◆ **WHAT THE TASK ASKS**: Return the lines from the one holding "Report the time. Form as in h=3 m=45 s=9" through the end of the records, inclusive, copied verbatim.

Dataset items:
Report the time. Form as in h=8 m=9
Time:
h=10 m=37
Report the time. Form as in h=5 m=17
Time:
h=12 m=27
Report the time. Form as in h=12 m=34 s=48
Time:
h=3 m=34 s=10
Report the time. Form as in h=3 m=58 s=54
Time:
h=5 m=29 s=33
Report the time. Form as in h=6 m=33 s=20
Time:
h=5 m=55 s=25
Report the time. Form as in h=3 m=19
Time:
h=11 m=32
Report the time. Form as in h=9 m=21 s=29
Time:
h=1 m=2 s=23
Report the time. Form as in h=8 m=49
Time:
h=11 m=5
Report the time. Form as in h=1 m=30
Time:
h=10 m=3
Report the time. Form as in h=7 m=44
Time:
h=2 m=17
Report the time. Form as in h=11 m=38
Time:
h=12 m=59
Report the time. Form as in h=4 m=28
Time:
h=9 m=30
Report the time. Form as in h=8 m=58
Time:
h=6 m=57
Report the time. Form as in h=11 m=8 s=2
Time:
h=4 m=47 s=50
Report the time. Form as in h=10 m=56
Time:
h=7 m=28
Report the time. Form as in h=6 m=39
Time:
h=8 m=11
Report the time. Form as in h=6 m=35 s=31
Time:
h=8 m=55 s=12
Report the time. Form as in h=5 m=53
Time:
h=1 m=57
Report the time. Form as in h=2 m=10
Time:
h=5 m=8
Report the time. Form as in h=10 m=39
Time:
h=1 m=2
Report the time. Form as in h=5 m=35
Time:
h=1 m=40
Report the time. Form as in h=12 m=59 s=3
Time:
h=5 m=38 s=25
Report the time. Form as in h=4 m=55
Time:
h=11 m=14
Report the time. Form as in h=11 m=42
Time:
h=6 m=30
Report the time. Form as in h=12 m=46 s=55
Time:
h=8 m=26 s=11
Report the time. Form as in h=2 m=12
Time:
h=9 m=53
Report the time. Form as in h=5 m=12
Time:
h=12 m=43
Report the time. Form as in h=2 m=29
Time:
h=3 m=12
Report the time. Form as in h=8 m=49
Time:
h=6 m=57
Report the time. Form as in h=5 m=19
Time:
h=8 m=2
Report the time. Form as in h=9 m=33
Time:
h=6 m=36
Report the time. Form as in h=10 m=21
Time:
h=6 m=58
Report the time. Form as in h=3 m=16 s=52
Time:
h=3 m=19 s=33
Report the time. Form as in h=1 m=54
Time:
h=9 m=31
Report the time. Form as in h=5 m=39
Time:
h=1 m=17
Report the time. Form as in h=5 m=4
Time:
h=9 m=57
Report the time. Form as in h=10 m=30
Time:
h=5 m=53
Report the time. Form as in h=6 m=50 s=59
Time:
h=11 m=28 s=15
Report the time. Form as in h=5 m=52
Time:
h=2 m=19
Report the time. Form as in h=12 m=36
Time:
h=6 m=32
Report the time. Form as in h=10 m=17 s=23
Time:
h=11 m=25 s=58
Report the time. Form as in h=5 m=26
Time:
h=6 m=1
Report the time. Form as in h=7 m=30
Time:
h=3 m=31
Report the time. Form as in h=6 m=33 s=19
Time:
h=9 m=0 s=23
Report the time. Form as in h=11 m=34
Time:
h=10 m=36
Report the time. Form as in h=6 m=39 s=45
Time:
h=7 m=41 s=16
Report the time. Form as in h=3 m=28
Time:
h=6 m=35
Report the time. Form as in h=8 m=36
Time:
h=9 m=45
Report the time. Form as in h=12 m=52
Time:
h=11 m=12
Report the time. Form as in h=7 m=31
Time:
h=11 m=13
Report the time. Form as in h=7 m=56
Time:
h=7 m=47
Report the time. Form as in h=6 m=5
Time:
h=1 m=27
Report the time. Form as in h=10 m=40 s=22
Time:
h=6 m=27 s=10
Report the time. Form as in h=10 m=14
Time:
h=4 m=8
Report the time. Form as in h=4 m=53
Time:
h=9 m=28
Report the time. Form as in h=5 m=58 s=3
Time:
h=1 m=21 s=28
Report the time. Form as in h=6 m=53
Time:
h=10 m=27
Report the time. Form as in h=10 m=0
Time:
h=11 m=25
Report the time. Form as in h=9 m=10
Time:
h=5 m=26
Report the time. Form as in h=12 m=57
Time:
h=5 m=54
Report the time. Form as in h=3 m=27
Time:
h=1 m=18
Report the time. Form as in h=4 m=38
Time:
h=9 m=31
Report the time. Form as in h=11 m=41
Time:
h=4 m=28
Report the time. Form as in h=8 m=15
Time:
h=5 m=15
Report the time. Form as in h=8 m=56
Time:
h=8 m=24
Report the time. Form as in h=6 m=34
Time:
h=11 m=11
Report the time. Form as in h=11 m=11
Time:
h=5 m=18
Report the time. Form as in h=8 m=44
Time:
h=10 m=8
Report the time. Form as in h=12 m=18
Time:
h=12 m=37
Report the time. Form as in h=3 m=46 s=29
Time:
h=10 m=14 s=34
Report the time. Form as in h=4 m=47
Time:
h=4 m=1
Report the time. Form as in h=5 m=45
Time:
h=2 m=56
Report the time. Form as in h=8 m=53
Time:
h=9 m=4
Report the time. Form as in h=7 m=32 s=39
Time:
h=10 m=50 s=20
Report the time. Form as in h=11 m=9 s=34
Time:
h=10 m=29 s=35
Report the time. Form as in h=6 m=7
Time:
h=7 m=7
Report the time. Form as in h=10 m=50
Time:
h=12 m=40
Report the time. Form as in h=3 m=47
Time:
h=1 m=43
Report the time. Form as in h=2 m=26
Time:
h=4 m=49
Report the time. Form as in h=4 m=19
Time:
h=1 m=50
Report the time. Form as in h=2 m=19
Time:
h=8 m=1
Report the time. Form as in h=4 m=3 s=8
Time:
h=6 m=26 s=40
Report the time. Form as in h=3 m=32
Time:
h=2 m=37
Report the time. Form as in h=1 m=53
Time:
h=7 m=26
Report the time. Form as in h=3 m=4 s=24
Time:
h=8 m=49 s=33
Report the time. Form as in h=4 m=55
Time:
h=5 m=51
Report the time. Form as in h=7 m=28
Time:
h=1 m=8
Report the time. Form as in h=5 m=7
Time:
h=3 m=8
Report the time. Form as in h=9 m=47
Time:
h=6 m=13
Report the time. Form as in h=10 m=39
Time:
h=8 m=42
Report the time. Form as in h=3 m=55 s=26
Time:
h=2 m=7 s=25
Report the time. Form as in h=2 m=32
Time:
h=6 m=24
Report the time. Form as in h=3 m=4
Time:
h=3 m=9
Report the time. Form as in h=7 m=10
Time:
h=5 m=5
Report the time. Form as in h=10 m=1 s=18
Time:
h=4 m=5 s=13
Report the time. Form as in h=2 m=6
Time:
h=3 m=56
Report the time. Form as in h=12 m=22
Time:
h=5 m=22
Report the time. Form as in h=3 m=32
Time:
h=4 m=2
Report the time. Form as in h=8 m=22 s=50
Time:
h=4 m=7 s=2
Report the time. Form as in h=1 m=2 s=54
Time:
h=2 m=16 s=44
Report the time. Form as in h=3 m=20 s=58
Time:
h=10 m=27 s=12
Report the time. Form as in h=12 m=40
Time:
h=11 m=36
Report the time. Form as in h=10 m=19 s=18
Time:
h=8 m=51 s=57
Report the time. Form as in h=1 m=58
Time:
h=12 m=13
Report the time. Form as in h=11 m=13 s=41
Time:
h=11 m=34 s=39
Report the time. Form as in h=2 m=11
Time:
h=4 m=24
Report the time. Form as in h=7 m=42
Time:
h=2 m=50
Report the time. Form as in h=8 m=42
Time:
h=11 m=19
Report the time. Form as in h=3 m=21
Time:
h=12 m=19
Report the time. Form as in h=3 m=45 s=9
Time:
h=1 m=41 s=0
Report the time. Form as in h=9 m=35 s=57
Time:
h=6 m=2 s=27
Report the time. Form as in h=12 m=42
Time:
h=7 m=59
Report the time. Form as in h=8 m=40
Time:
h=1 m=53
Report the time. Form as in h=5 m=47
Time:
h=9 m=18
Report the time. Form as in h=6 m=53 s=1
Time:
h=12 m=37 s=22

◆ **RESULT OF THIS TASK**:
Report the time. Form as in h=3 m=45 s=9
Time:
h=1 m=41 s=0
Report the time. Form as in h=9 m=35 s=57
Time:
h=6 m=2 s=27
Report the time. Form as in h=12 m=42
Time:
h=7 m=59
Report the time. Form as in h=8 m=40
Time:
h=1 m=53
Report the time. Form as in h=5 m=47
Time:
h=9 m=18
Report the time. Form as in h=6 m=53 s=1
Time:
h=12 m=37 s=22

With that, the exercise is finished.